In the another study (authors: Martell-Claros N., Galgo-Nafria A.), published in the magazine European journal of preventive cardiology in June 2012 was noted that newly-diagnosed patients among hypertensive patients (< 55 years) at the primary health care in Spain have expressed association of FR cardiovascular disease (CVD) and high cardiovascular risk. In this study, among all patients with hypertension, 5.8% didn’t have RF CVD, at 23.2% was recorded at least 1 PHR, associated with high BP, at 32,8% – 2, at 24,7% – 3, at 11.3 % – 4, and 2.3% were identified 5 RF CVD. The most widespread RF CVD was the dyslipidemia that occurs in 80,4% (at 37,9% with treatment), with subsequent abdominal obesity, at 45,9% of patients with hypertension. The prevalence of metabolic syndrome accounted 44.4%. Cardiovascular risk met at an average at 0.2% of the sample with low concentration at 5%, moderate at 26,1 %, with a high content at 47.3%, and very high content at 21.4%. 
Starting from the already known concept of blood pressure, BP (the force, which affects the blood on the walls of blood vessels, particularly arteries, when it is ejected by the heart), the higher it is, the more efforts are necessary for the heart to pump blood. Normal BP for adults is considered to be 120 mmHg.PT. (systolic pressure, SP) and 80 mm Hg.PT. (diastolic blood pressure, DBP), high or increased, when the SP is ≥ 140 mmHg.PT. and/or DBP ≥ 90 mmHg.PT. 
As a result of high or increased BP, especially if it has already switched to hypertension and is not controlled by the doctor, negative health effects can be exacerbated by such RF, which increase the likelihood of complications and progression of this condition: tobacco use, unhealthy diet, alcohol abuse, minor physical activity and the impact of continuous stress, and so is obesity, high level of cholesterol and diabetes. 
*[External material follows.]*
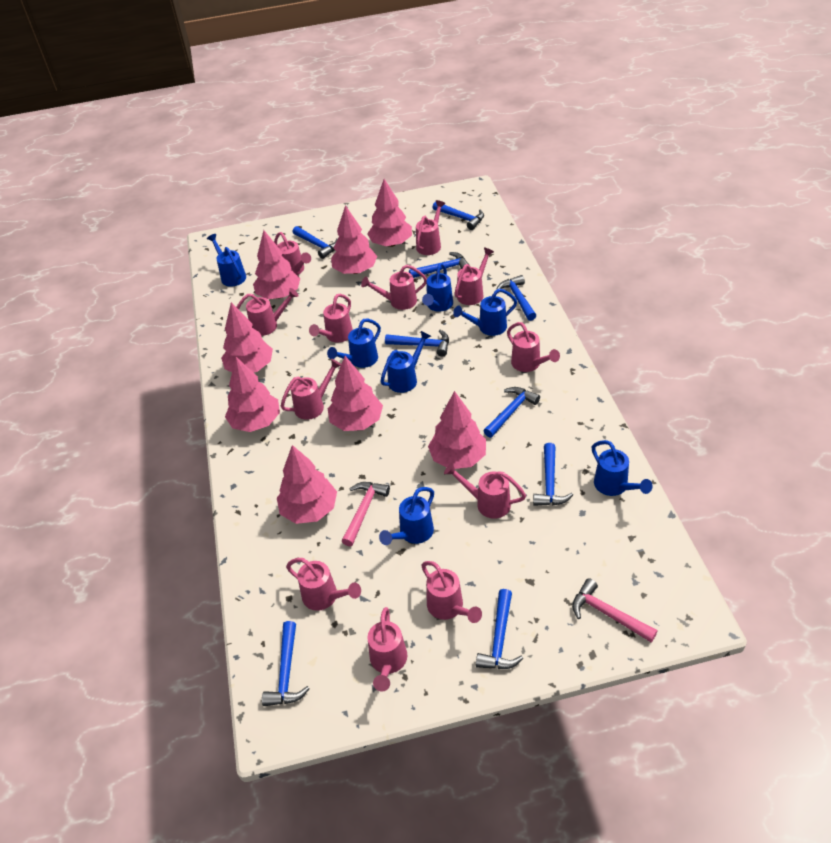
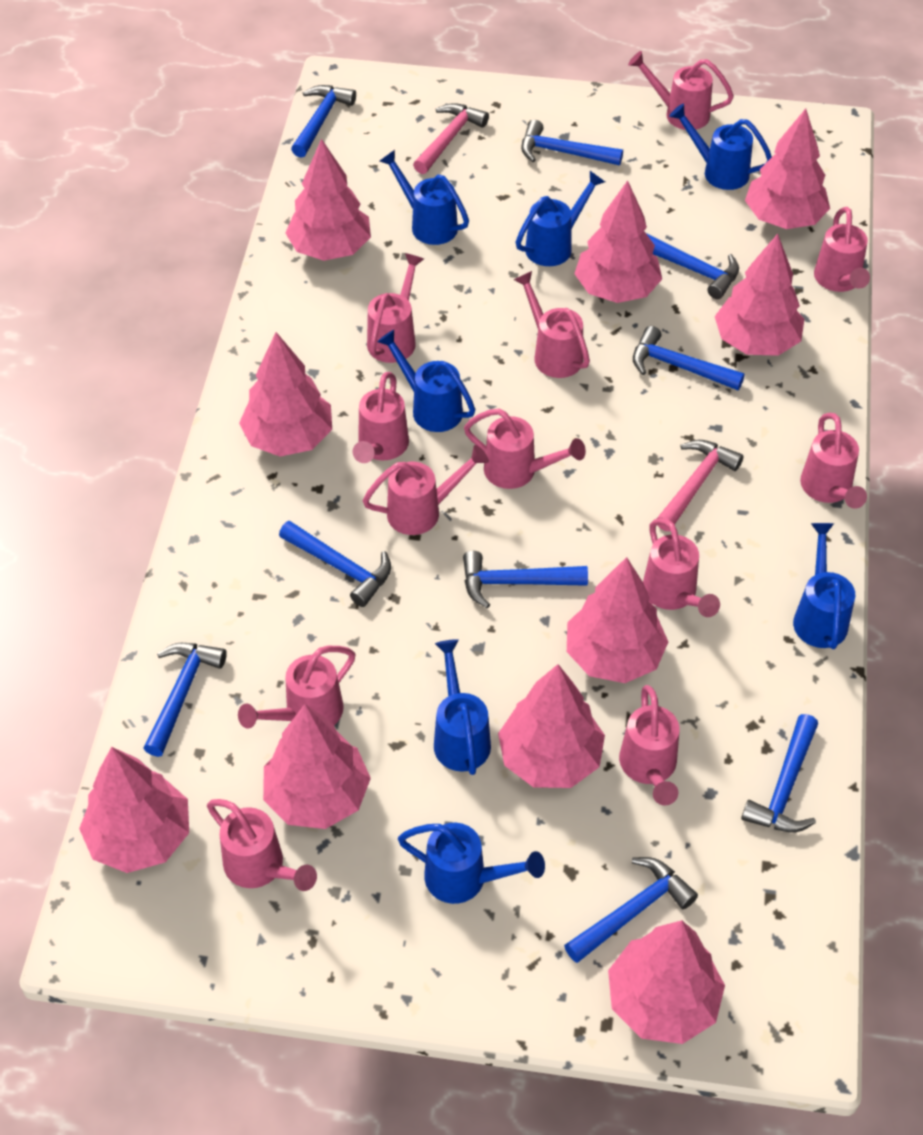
pink tree: [221,302,273,372] [225,357,280,432] [253,230,300,299] [277,445,337,524] [328,356,383,431] [331,205,377,274] [367,179,412,247] [428,391,486,469] = 8 -> [79,747,189,873] [239,332,332,457] [263,704,371,829] [285,139,371,261] [498,664,605,788] [567,557,668,683] [575,180,662,303] [608,920,725,1044] [715,234,804,356] [745,108,830,229] = 10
In studies, published as some researchers (De la Sierra A. and González-Segura D.) in 2011, and other (Martell-Claros N., Galgo-Nafria A.) in 2012, were studied the risk factors for cardiovascular diseases, which emphasizes their crucial role in the occurrence of cardiovascular events.
At the primary level of medical care, particularly in emergency medicine, high rates of calls circulatory diseases, which are dominated by calls for hypertension. Thus, hypertension as an associated diagnosis accompanies almost every cases call for circulatory diseases.
Quantitative analysis of calls serviced medical emergency brigade of disease entities leads to the conclusion that mainly serves to call the diseases of the circulatory system, hypertension with crises, diseases of the respiratory, digestive and nervous system. The percentage of circulatory diseases and hypertension with crises on all serviced calls have (for the 3 year period) such indicators: 40.84% and 25.74% respectively.